Whether coercive or not, federal influence in curriculum can also be a force in the education publishing market, according to Michael Kirst, a professor of education at Stanford University. For example, critics of the voluntary national history standards, which were underwritten by federal grants, claim the new generation of social studies textbooks are heavily colored by the guidelines.

“We don’t have a government ministry that publishes official curriculum and controls it like the French do,” Mr. Kirst said. But as the federal government tries to increase its influence, groups that oppose the government-backed materials often respond by designing education products of their own, he said.

Many former government leaders stress, however, that federal aid in promoting curricula can be extremely beneficial.

“Put aside the issue of whether that is entirely wise; it’s a good way to go,” said Jack Watson, a former chief of staff under President Jimmy Carter. Mr. Watson said that although it’s important to be careful about infringing on local control, such financial incentives often help eliminate the regional disparities that districts face when implementing education reforms.

But Carl Kaestle, a professor of education at the University of Chicago, argues that Washington’s financial inducements, however worthy, often have a dubious effect. Legislation advanced in 1975 by President Gerald R. Ford that provided districts with money to teach metric conversion hasn’t changed the nation’s standard of measurement, for example, Mr. Kaestle said.

“We need to attend to the central role of schools and not keep throwing money around for a smorgasbord of curriculum,” he said.

But education observers say that federal involvement in school curriculum pales in comparison with the state role in shaping what students learn. While states have long had the legal authority to dictate subject matter, the practice has intensified in recent years, largely as a result of their attempt to raise academic standards, they say.

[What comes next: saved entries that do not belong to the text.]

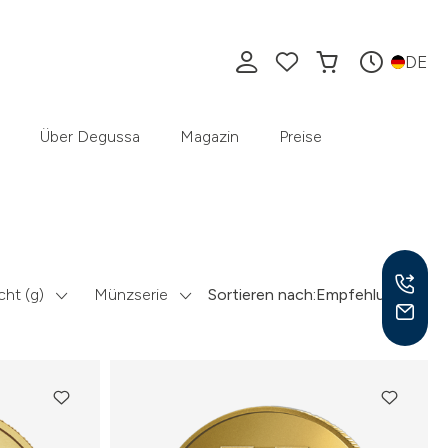
DE
Über Degussa
Magazin
Preise
ht (g)
Münzserie
Sortieren nach:
Empfehlung
Mo –
8:30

“All this federal stuff is phony baloney. The real shift is at the state level,” said John F. Jennings, a former general counsel to the House Education and Labor Committee when it was under the Democrats’ control.

States are often resistant to federal intervention because they want to be free to tinker with the classroom lessons themselves, Mr. Jennings asserted.

Last year, Gov. George E. Pataki of New York ordered public schools to teach students that the Irish potato famine of 1845-50 was a historical abuse of human rights that should be taught alongside lessons on the Holocaust and slavery. (“State Journal,” Oct. 23, 1996.)

States often dream up courses that have a regional flavor as well. In Wisconsin, Mr. Kaestle said, there’s a law that says children must be educated about the virtues of dairy products.

But the debates between educators and politicians at the state level are relatively subdued compared with the worry that federal involvement in curriculum evokes.

Earlier this month, several states--usually eager to snap up federal funds--balked at a provision in the new federal welfare law that earmarks $250 million over five years for states to teach students to abstain from sex until marriage. (“Funding To Urge Sexual Abstinence Ignites Debate,” June 11, 1997.)

Under the guidelines, states that accept these grants are prohibited from teaching about contraceptive use, which contradicts many states’ existing sex education policies. As a result, several states plan to use the money for after-school activities instead. Wyoming plans to reject the money altogether, though, telling the government, in effect, don’t fence us in.